Légère détente entre l’UE et la Biélorussie

Les élections législatives qui ont eu lieu en Biélorussie fin septembre dans des conditions très contrôlées n’ont pas empêché l’Union européenne de décider la suspension - partielle et conditionnelle - de quelques sanctions frappant le régime du président Alexandre Loukashenko. 

Il n’ y a pas de doute que des changements positifs - significatifs ou passagers, l’avenir le dira – peuvent être constatés en Biélorussie par rapport à la situation prévalant au moment de l’élection présidentielle de 2006. La libération de tous les prisonniers politiques, l’absence d’arrestation de candidats pendant la campagne électorale, une attitude plus libérale à l’occasion des démonstrations dans le centre de la capitale le soir des élections, tous ces éléments positifs ont été observés par le Comité Helsinki de Minsk.

Le président Loukashenko a fait quelques pas pour se rapprocher de l’Ouest, qui avait posé des conditions à la normalisation, notamment en ce qui concerne le caractère démocratique des élections.
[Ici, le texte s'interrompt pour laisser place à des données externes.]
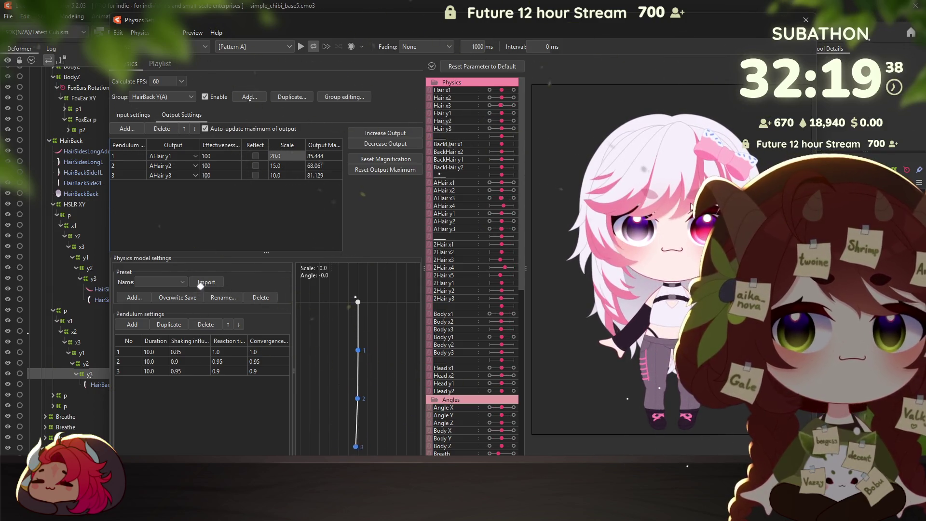
{"action": "left_click", "coordinate": [131, 116]}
L’Union Européenne, de son coté, s’est rendu compte que la stratégie des sanctions n’avait pas donnée les résultats voulus. 

Sur le caractère démocratique des élections, l’OSCE a porté un jugement provisoire, dans un rapport sévère et sans ambiguïtés. Il s’agit, comme c’est la règle, d’un texte commun à l’Office pour les institutions démocratiques et les droits de l’hommes (qui a son siège à Varsovie) et à l’Assemblée parlementaire de l’OSCE. Les deux institutions avaient envoyé dans le pays près de 500 observateurs.

Ce rapport reconnaît quelques améliorations mineures, mais conclut qu’en fin de compte les élections ne correspondaient pas aux critères démocratiques de l’OSCE. Une des raisons principales mise en avant dans le rapport est le manque de transparence dans le décompte des voix, jugé “mauvais ou très mauvais” dans 48% des bureaux de vote observés. Il ne s’agit donc pas de cas isolés ou d´incidents de parcours. Le rapport fait état de bon nombre d’autres manquements, qui pèsent dans le bilan établi jusqu’à maintenant. 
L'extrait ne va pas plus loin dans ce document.